## YOUR OBJECTIVE
Scan the data below for lines holding the word "worn", and copy each line found.

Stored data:
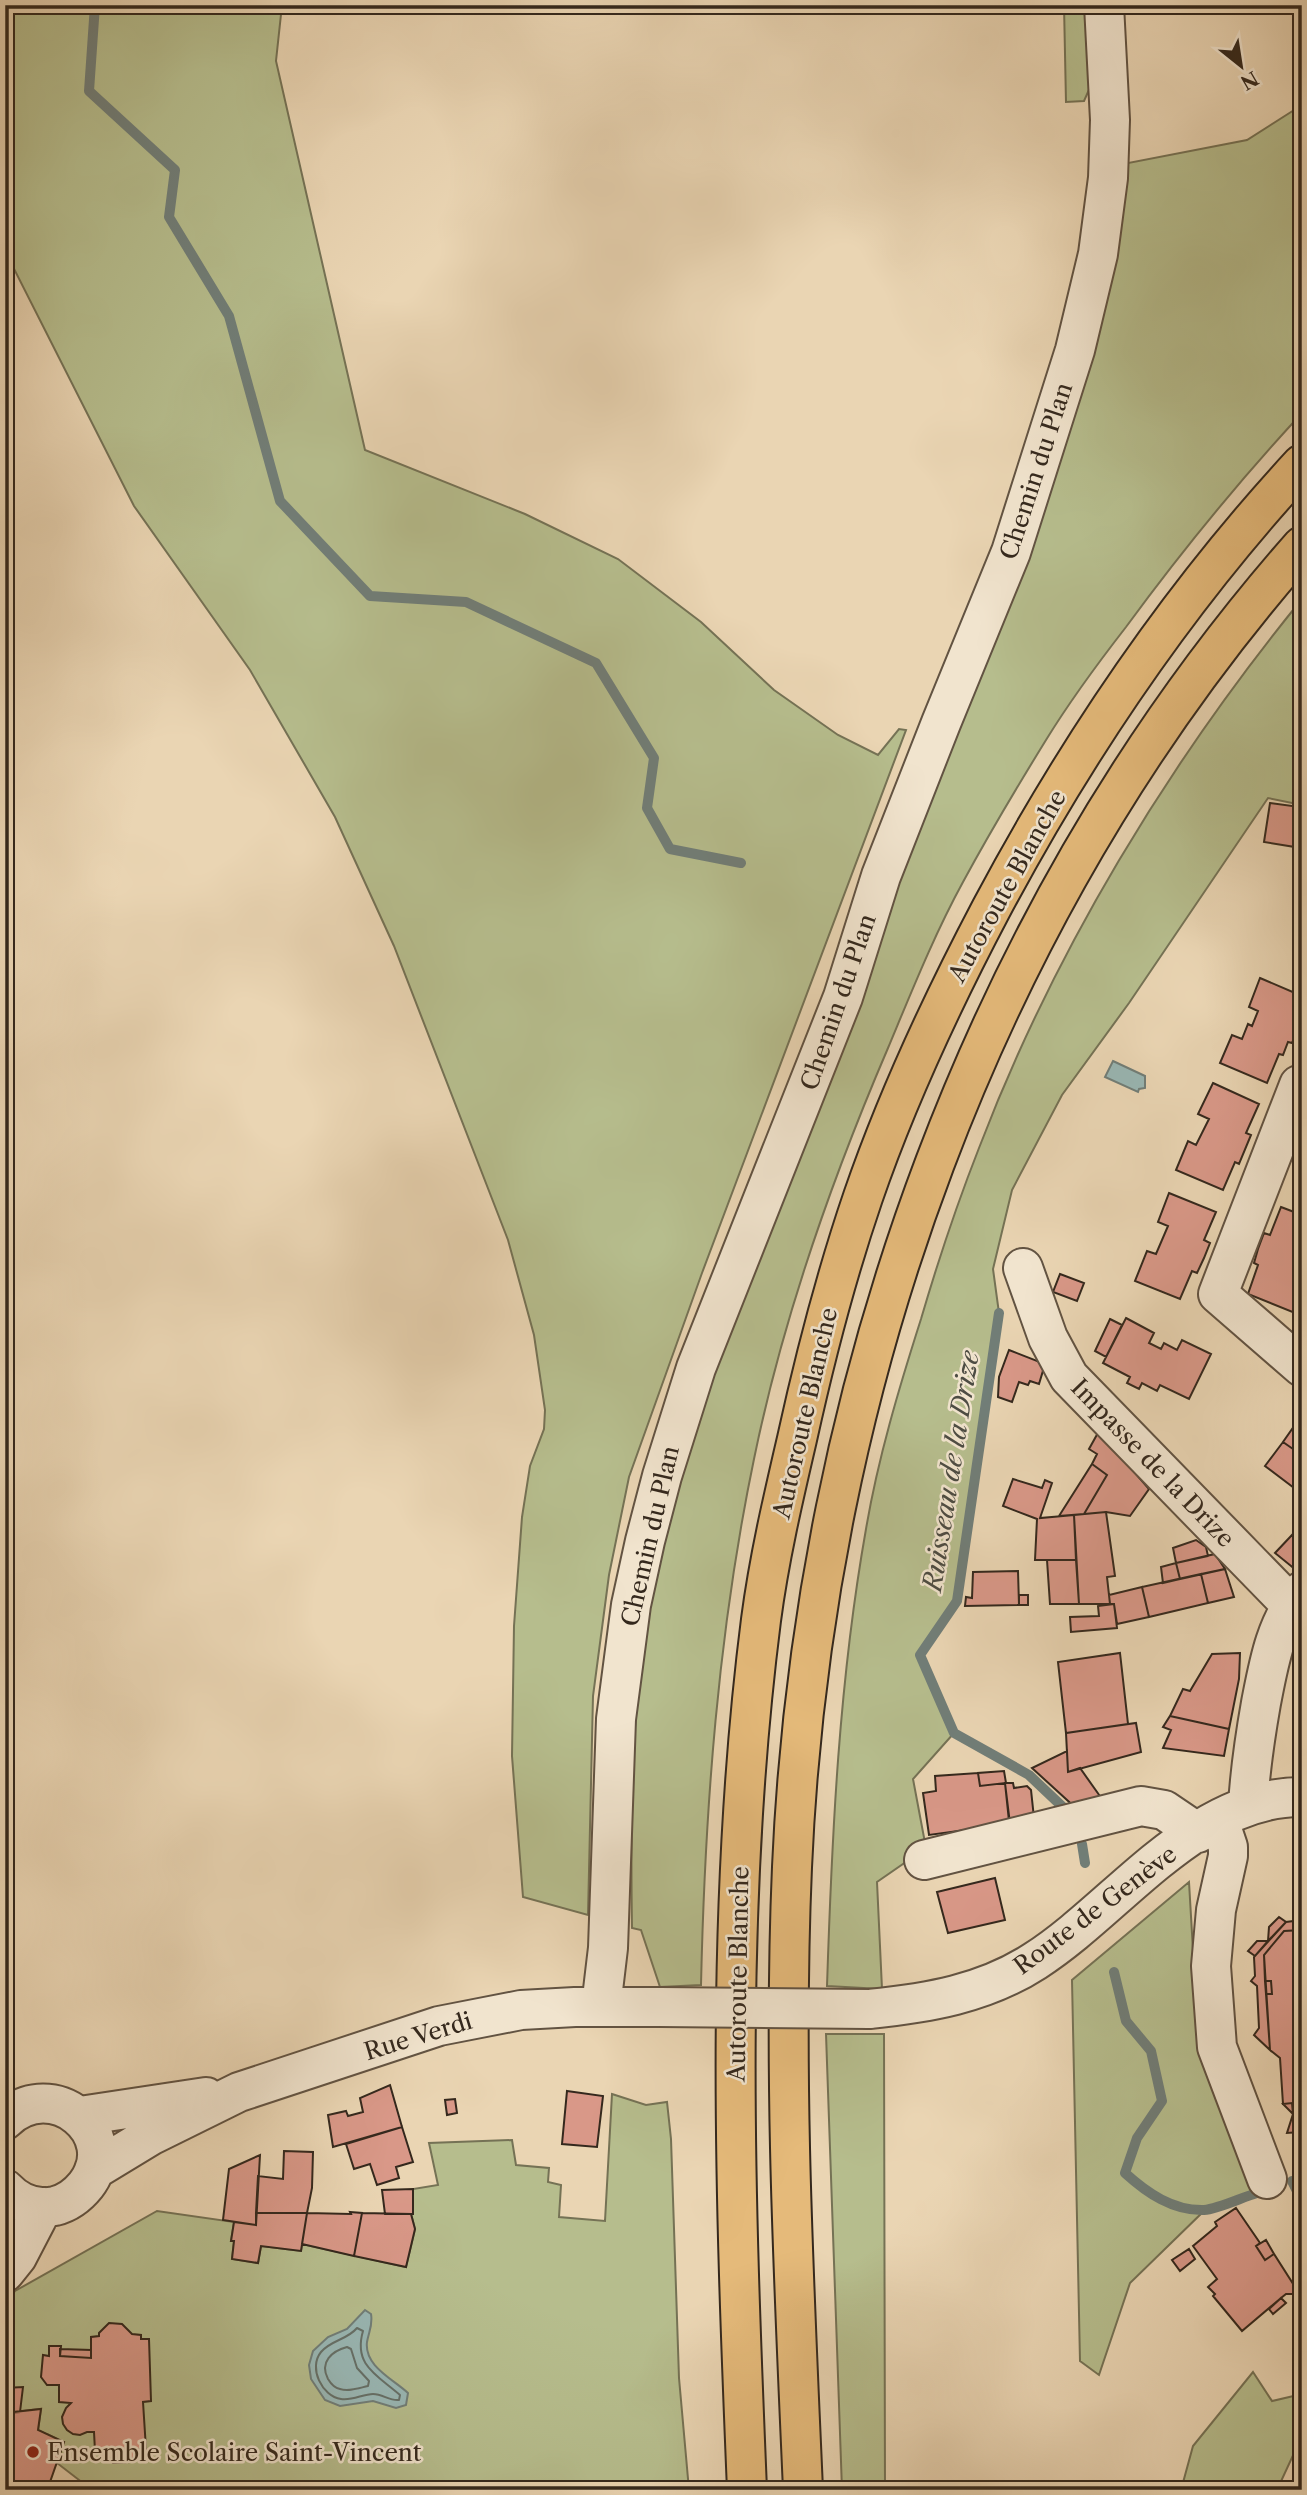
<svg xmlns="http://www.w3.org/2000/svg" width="1307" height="2495" font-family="'Libre Caslon Text',serif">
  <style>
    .green { fill: #b6bd8d; stroke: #757255; stroke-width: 2 }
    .water { fill: #99b7b4; stroke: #717e78; stroke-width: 2 }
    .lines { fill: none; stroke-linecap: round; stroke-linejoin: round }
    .shore { stroke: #667068; stroke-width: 2 }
    .stream { stroke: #717e78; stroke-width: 10 }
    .building { fill: #d99888; stroke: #34281d; stroke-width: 2 }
    .minor-casing { stroke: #625342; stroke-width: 42 }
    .highway-casing { stroke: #34281d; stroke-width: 42 }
    .minor { stroke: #f1e4ce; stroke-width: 38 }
    .highway { stroke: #e5ba7a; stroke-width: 38 }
    .minor-bridge-casing { stroke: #625342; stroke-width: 42; stroke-linecap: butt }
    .minor-bridge { stroke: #f1e4ce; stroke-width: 38 }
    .poi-dot { fill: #8f2418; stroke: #f1e4ce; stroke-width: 2.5 }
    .labels { text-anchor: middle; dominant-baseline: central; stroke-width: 5; stroke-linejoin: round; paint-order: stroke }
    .street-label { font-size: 24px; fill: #34281d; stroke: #f1e4ce }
    .poi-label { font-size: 24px; fill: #34281d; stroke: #f1e4ce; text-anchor: start }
    .water-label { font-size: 26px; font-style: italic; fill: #4d4c43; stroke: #f1e4ce }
  </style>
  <rect width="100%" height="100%" fill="#ead5b3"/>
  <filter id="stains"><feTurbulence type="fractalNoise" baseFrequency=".00286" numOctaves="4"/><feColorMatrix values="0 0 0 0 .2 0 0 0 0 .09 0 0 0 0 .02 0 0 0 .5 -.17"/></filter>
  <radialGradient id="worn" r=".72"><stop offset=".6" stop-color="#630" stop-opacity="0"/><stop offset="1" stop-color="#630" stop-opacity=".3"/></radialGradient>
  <!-- green -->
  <path class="green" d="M 5,5 L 282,5 L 276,61 L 365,450 L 525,514 L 618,559 L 701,622 L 774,690 L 838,735 L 878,755 L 899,729 L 906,730 L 702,1273 L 629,1477 L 609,1575 L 593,1696 L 588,1915 L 523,1897 L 512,1756 L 514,1626 L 522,1517 L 530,1466 L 544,1429 L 545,1410 L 534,1335 L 508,1240 L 394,946 L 335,817 L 250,670 L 134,506 L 5,251 Z
    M 1064,5 L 1093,5 L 1096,74 L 1084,101 L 1066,102 Z
    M 1302,105 L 1302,413 C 1239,481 1181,552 1126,627 C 1098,663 1070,701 1046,740 C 1017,787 989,834 963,882 C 934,935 911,993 888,1048 C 831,1181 783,1317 754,1459 C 718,1632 705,1809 701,1985 L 660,1987 L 641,1930 L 632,1928 C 630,1797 631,1664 663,1536 C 677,1479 696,1423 713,1367 L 1112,266 L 1128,163 L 1247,140 Z
    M 1302,599 L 1302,805 L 1268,798 L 1129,1003 L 1062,1095 L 1012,1190 L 993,1269 L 999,1313 L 957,1601 L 920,1655 L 954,1733 L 913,1779 L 926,1848 L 877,1882 L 882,1989 L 827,1986 C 832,1833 839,1681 866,1529 C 878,1458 899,1388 921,1319 C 938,1261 957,1204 979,1148 C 1054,951 1169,762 1302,599 Z
    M 1189,1882 L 1197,2019 L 1257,2193 L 1205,2210 L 1130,2283 L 1099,2375 L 1080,2361 L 1072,1980 Z
    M 826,2034 L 884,2034 L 885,2490 L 842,2490 Z
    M 612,2094 L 646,2105 L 667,2102 L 671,2139 L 679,2378 L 689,2490 L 92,2490 L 57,2463 L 64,2442 L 38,2430 L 41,2409 L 5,2413 L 5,2305 L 15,2291 L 157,2211 L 234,2222 L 231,2241 L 234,2241 L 232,2259 L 258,2263 L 261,2246 L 301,2251 L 302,2244 L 406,2267 L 415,2229 L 411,2214 L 413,2213 L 413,2189 L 438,2185 L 429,2143 L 512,2140 L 516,2165 L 549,2168 L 548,2182 L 561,2185 L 559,2217 L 605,2221 Z
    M 1253,2372 L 1272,2401 L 1302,2394 L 1302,2436 L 1277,2490 L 1181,2490 L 1193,2446 Z"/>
  <!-- water -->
  <path class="water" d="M 1113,1061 L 1145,1076 L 1145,1088 L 1139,1089 L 1138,1092 L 1105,1077 Z
    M 365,2310 L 371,2314 C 373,2325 369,2331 367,2342 C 364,2366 393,2379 408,2393 L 406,2405 L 396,2408 L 373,2401 L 340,2406 L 325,2400 L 311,2379 L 309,2365 L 313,2351 L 328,2337 L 347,2329 Z"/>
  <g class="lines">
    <!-- shore -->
    <path class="shore" d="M 357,2328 L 363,2331 C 353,2365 377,2375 400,2395 L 399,2400 C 389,2401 383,2394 373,2394 C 363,2394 352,2401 341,2399 C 322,2396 308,2368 321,2352 C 331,2340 347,2340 357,2328 Z
      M 347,2347 L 351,2349 L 357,2368 L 369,2381 L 368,2386 C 359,2388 349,2392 340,2389 C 334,2388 331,2384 328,2379 C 319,2362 332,2351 347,2347 Z"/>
    <!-- stream -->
    <path class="stream" d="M 95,5 L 89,91 L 175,170 L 169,217 L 229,316 L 280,501 L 370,596 L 466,602 L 596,663 L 654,758 L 647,808 L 670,849 L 741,863
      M 999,1313 L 957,1601 L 920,1655 L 954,1733 L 1029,1775 L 1067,1811
      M 1082,1844 L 1085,1863
      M 1114,1972 L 1126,2021 L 1151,2051 L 1162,2101 L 1137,2138 L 1125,2173 C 1147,2193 1173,2211 1204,2210 C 1218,2209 1243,2197 1257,2193
      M 1292,2181 L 1302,2201"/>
  </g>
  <!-- building -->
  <path class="building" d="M 1270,803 L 1300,807 L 1295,847 L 1264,842 Z
    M 1260,978 L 1302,996 L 1302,1010 L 1294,1027 L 1298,1028 L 1292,1043 L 1288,1042 L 1283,1055 L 1279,1054 L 1267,1083 L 1220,1063 L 1232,1035 L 1242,1039 L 1248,1024 L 1252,1026 L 1258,1011 L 1249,1007 Z
    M 1213,1083 L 1259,1104 L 1246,1133 L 1251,1135 L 1239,1164 L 1235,1162 L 1223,1190 L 1176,1170 L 1188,1141 L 1196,1145 L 1209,1119 L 1198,1114 Z
    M 1169,1193 L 1216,1212 L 1204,1240 L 1210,1243 L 1204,1258 L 1197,1273 L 1192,1271 L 1180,1299 L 1135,1281 L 1147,1251 L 1156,1254 L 1168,1226 L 1158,1222 Z
    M 1281,1207 L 1302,1215 L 1302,1265 L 1296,1280 L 1302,1282 L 1302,1296 L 1295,1313 L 1248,1294 L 1258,1265 L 1254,1263 L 1258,1249 L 1264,1233 L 1270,1235 Z
    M 1060,1274 L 1084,1283 L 1077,1301 L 1053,1292 Z
    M 1126,1318 L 1154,1333 L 1149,1343 L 1161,1349 L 1164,1343 L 1177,1350 L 1182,1340 L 1211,1354 L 1189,1399 L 1160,1385 L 1157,1391 L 1142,1383 L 1139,1389 L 1127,1383 L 1130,1377 L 1103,1363 Z
    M 1110,1319 L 1122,1325 L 1106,1357 L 1095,1351 Z
    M 1009,1350 L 1045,1364 L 1039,1384 L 1030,1381 L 1028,1385 L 1019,1382 L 1012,1402 L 998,1397 L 999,1377 Z
    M 1297,1422 L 1302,1426 L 1302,1438 L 1293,1449 L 1283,1442 Z
    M 1099,1431 L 1149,1489 L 1130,1516 L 1106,1512 L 1084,1514 L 1107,1475 L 1092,1464 L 1097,1454 L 1089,1449 Z
    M 1302,1438 L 1302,1494 L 1265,1466 L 1283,1442 L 1293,1449 Z
    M 1092,1464 L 1107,1475 L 1084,1514 L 1059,1516 Z
    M 1013,1479 L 1042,1488 L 1045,1480 L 1052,1483 L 1040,1518 L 1074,1515 L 1076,1560 L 1035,1560 L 1037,1519 L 1003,1506 Z
    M 1106,1512 L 1115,1576 L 1107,1577 L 1110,1604 L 1079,1604 L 1074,1515 Z
    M 1292,1535 L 1302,1544 L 1302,1565 L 1296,1570 L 1275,1553 Z
    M 1196,1540 L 1206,1547 L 1208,1556 L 1176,1563 L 1173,1548 Z
    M 1215,1554 L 1225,1569 L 1180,1579 L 1176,1563 Z
    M 1047,1560 L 1076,1560 L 1079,1604 L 1050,1604 Z
    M 1176,1563 L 1180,1579 L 1163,1583 L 1161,1567 Z
    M 1225,1569 L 1234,1597 L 1208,1603 L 1201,1574 Z
    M 1018,1571 L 1019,1605 L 965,1606 L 966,1597 L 972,1598 L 973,1572 Z
    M 1201,1574 L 1208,1603 L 1149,1617 L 1142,1587 Z
    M 1142,1587 L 1149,1617 L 1117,1624 L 1114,1604 L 1110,1604 L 1109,1595 Z
    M 1019,1595 L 1028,1595 L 1028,1605 L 1019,1605 Z
    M 1114,1604 L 1117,1628 L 1071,1632 L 1070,1617 L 1099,1616 L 1098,1606 Z
    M 1120,1653 L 1128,1724 L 1066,1733 L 1058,1662 Z
    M 1240,1653 L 1239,1679 L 1229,1729 L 1170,1716 L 1183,1689 L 1190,1691 L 1212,1654 Z
    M 1170,1716 L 1229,1729 L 1224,1756 L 1163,1748 L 1171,1730 L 1163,1727 Z
    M 1136,1723 L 1141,1752 L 1068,1772 L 1066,1733 Z
    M 1067,1751 L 1068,1772 L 1080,1768 L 1102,1799 L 1078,1810 L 1032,1768 Z
    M 1004,1771 L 1006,1783 L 980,1786 L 978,1773 Z
    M 978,1773 L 980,1786 L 1005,1783 L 1010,1824 L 929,1835 L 923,1793 L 936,1791 L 935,1776 Z
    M 1005,1783 L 1013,1783 L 1014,1788 L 1027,1786 L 1031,1790 L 1034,1818 L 1009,1821 Z
    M 995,1878 L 1005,1920 L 948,1933 L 937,1892 Z
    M 1279,1917 L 1286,1922 L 1268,1941 L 1269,1927 Z
    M 1302,1920 L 1302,1930 L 1284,1931 L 1264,1955 L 1270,2050 L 1254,2035 L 1259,2028 L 1257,1986 L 1251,1981 L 1255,1976 L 1254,1957 L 1286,1922 Z
    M 1302,1930 L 1302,2160 L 1301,2160 L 1299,2118 L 1293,2114 L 1292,2103 L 1283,2104 L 1280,2058 L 1270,2050 L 1266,1994 L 1272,1994 L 1271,1981 L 1265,1981 L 1264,1955 L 1284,1931 Z
    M 1257,1941 L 1268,1941 L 1255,1956 L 1248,1951 Z
    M 1265,1981 L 1271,1981 L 1272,1994 L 1266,1994 Z
    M 390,2085 L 402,2127 L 333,2147 L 328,2115 L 346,2111 L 348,2116 L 363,2112 L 360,2098 Z
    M 567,2091 L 603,2096 L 597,2147 L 562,2144 Z
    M 455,2099 L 457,2113 L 447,2115 L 445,2100 Z
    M 1292,2103 L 1293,2114 L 1283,2104 Z
    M 1293,2114 L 1299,2118 L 1300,2132 L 1287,2133 Z
    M 402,2127 L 413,2162 L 396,2167 L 399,2178 L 377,2185 L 370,2164 L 354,2169 L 346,2144 Z
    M 284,2151 L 313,2152 L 312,2188 L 307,2213 L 256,2213 L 258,2176 L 283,2179 Z
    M 260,2155 L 256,2225 L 223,2220 L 229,2169 Z
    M 413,2189 L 413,2214 L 385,2214 L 382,2190 Z
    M 1236,2208 L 1260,2243 L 1256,2246 L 1265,2260 L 1274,2254 L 1297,2290 L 1294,2294 L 1286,2294 L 1281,2298 L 1242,2331 L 1213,2296 L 1215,2294 L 1208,2287 L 1217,2279 L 1193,2246 L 1217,2226 L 1215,2222 Z
    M 350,2212 L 362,2213 L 354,2256 L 302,2244 L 307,2213 L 351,2214 Z
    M 256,2213 L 307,2213 L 301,2251 L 261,2246 L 258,2263 L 232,2259 L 234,2241 L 231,2241 L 234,2222 L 256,2225 Z
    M 362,2213 L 411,2214 L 415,2229 L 406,2267 L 354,2256 Z
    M 1266,2240 L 1274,2254 L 1265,2260 L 1256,2246 Z
    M 1189,2249 L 1195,2259 L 1180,2271 L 1172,2260 Z
    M 1281,2298 L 1286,2303 L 1273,2314 L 1269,2309 Z
    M 109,2323 L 122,2324 L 132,2334 L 141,2335 L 141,2339 L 149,2339 L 151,2401 L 143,2402 L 146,2449 L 138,2449 L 138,2453 L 129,2462 L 113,2463 L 105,2451 L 95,2451 L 94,2432 L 87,2432 L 80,2435 L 73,2434 L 67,2430 L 63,2424 L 62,2417 L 66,2408 L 71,2403 L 59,2402 L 59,2385 L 47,2385 L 41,2377 L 43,2355 L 49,2356 L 49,2346 L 61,2346 L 60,2356 L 91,2358 L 91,2337 L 99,2336 L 99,2333 Z
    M 60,2349 L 91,2350 L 91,2358 L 60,2356 Z
    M 23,2387 L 20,2412 L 5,2413 L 5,2388 Z
    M 41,2409 L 38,2430 L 64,2442 L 49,2485 L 63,2490 L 12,2490 L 14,2485 L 5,2482 L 5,2413 Z"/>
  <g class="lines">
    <!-- minor casing -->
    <g class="minor-casing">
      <path id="minor" d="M 1302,1086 L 1299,1085 L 1218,1294 L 1302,1367
        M 1023,1268 L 1048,1338 L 1069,1377 L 1291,1605
        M 1248,1806 C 1250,1770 1255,1737 1261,1703 C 1269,1662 1275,1625 1302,1591
        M 1219,1820 L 1228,1847 L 1228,1856 L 1216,1910 L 1211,1966 L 1217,2047 L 1267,2179
        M 924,1860 L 1141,1806 L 1164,1810 L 1198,1833
        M 601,2007 L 608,1948 L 616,1719 L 631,1605 L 645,1541 L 662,1476 L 696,1368 L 843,997 L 881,876 L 941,723 L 1011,552 L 1075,350 L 1098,254 L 1108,178 L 1110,120 L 1104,5
        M 869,2009 C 928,2003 984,1994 1035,1961 C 1118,1908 1195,1796 1302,1797
        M 80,2116 L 206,2097
        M 5,2120 C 52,2074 125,2134 86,2185 C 78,2195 67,2203 55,2206 C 36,2210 18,2203 5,2189
        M 94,2170 L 150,2136 L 239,2092 L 439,2026 L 521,2010 L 575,2007 L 660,2007
        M 5,2272 L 17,2257 L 43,2207"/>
    </g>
    <!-- highway casing -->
    <g class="highway-casing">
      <path id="highway" d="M 747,2490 C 735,2200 724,1909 761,1620 C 769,1559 783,1499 797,1439 C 815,1357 836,1276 863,1197 C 897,1098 942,1002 991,909 C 1076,749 1179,597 1302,464
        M 803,2490 C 794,2282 783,2075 792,1867 C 813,1387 982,910 1302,546"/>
    </g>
    <!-- minor -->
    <use href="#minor" class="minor"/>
    <!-- highway -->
    <use href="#highway" class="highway"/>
    <!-- minor-bridge casing -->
    <g class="minor-bridge-casing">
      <path id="minor-bridge" d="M 660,2007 L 869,2009"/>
    </g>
    <!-- minor-bridge -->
    <use href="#minor-bridge" class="minor-bridge"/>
  </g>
  <!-- markers -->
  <circle class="poi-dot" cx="33" cy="2452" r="7"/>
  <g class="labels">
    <!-- street labels -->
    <g class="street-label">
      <text transform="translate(1036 471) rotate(-72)">Chemin du Plan</text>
      <text transform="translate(1007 886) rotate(-61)">Autoroute Blanche</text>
      <text transform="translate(838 1002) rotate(-71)">Chemin du Plan</text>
      <text transform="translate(805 1413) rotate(-77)">Autoroute Blanche</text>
      <text transform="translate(1153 1463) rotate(46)">Impasse de la Drize</text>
      <text transform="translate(650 1536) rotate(-77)">Chemin du Plan</text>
      <text transform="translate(1095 1910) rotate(-37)">Route de Genève</text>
      <text transform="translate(738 1974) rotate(-89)">Autoroute Blanche</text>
      <text transform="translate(418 2036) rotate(-17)">Rue Verdi</text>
    </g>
    <!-- poi labels -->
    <g class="poi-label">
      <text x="47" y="2452">Ensemble Scolaire Saint-Vincent</text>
    </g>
    <!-- water labels -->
    <g class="water-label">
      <text transform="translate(951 1471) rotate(-81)">Ruisseau de la Drize</text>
    </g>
  </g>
  <!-- margin -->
  <rect width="1307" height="2495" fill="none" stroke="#ead5b3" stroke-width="28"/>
  <rect x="7" y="7" width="1293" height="2481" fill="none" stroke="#34281d" stroke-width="3.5"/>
  <rect x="14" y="14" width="1279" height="2467" fill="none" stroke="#34281d" stroke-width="2"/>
  <!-- north arrow -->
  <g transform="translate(1241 66) rotate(150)" stroke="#f1e4ce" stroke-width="5" paint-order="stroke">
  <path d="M0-5L12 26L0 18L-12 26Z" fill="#34281d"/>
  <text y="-10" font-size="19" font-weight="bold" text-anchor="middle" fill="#34281d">N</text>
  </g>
  <rect width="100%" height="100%" filter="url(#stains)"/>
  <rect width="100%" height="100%" fill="url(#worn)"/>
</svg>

## RESPONSE BELOW
  <radialGradient id="worn" r=".72"><stop offset=".6" stop-color="#630" stop-opacity="0"/><stop offset="1" stop-color="#630" stop-opacity=".3"/></radialGradient>
  <rect width="100%" height="100%" fill="url(#worn)"/>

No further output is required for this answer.